On Mon, Feb 11, 2019 at 01:22:20AM +0100, Borislav Petkov wrote:
>On Fri, Feb 08, 2019 at 10:53:22PM +0100, Borislav Petkov wrote:
>> On Fri, Feb 08, 2019 at 12:44:51PM -0800, Guenter Roeck wrote:
>> > Yes, the kernel boots if I comment out that function and have it return 0.
>> 
>> Thanks, this localizes the issue significantly.
>
>Some observations:
>
>                } else {
>                        efi_config_table_32_t *tmp_table;
>
>                        tmp_table = config_tables;
>                        guid = tmp_table->guid;                        <--- *
>                        table = tmp_table->table;
>                }
>
>It blows up at that tmp_table->guid deref above.

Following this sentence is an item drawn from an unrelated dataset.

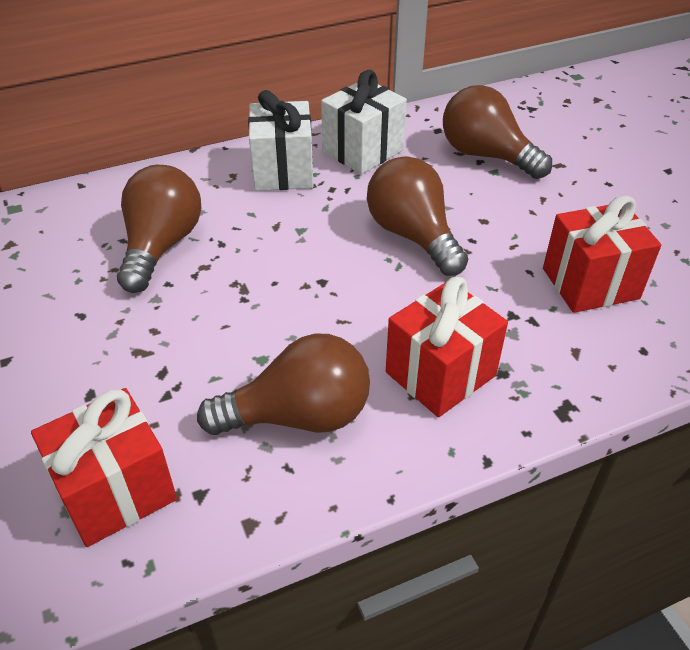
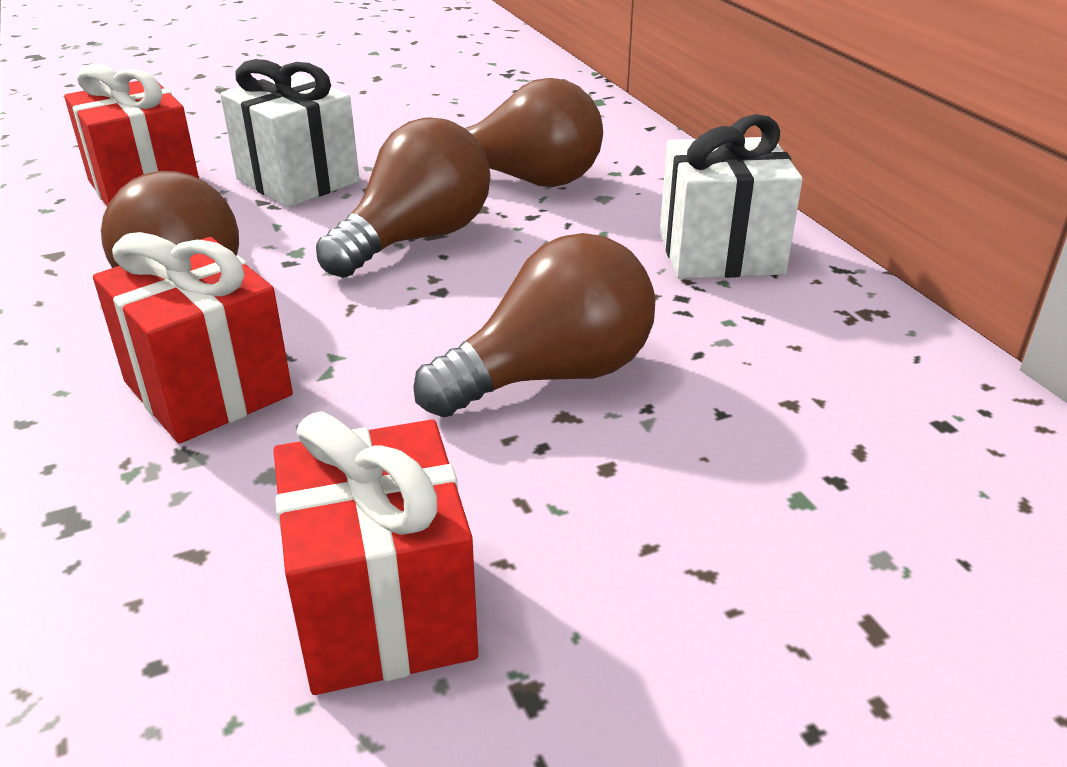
camera: 90 degrees right, 10 degrees down
(362, 151) = (813, 327): white gift -> white gift (298, 180)
(486, 156) = (863, 492): brown light bulb -> brown light bulb (416, 239)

Singlestepping through
>it with gdb shows:
>
># arch/x86/boot/compressed/acpi.c:114:                         guid = 
>tmp_table->guid;
>       movq    (%rdi), %rax    # MEM[(struct efi_config_table_32_t 
> *)config_tables_37].guid, guid
>       movq    8(%rdi), %rsi   # MEM[(struct efi_config_table_32_t 
> *)config_tables_37].guid, guid
># arch/x86/boot/compressed/acpi.c:115:                         table = 
>tmp_table->table;
>       movl    16(%rdi), %r10d # MEM[(struct efi_config_table_32_t 
> *)config_tables_37].table, table
>       jmp     .L30    #
>
>and %rdi has:
>
>       rdi            0x630646870
>
>which is an address above 4G but we're using a 32-bit EFI BIOS.
>
>Which begs the question whether EFI system tables can even be mapped at
>something above 4G with a 32-bit EFI and whether that could work ok.
>Hmm.

Thanks for your help. As you said, I am not wure whether 32-bit EFI can
map table address above 4G.
If the map method has problem, I think adding a check here can work.

Thanks,
Chao Fan

>
>Lemme add Ard and mfleming for insight here.
>
>Thx.
>
>-- 
>Regards/Gruss,
>    Boris.
>
>Good mailing practices for 400: avoid top-posting and trim the reply.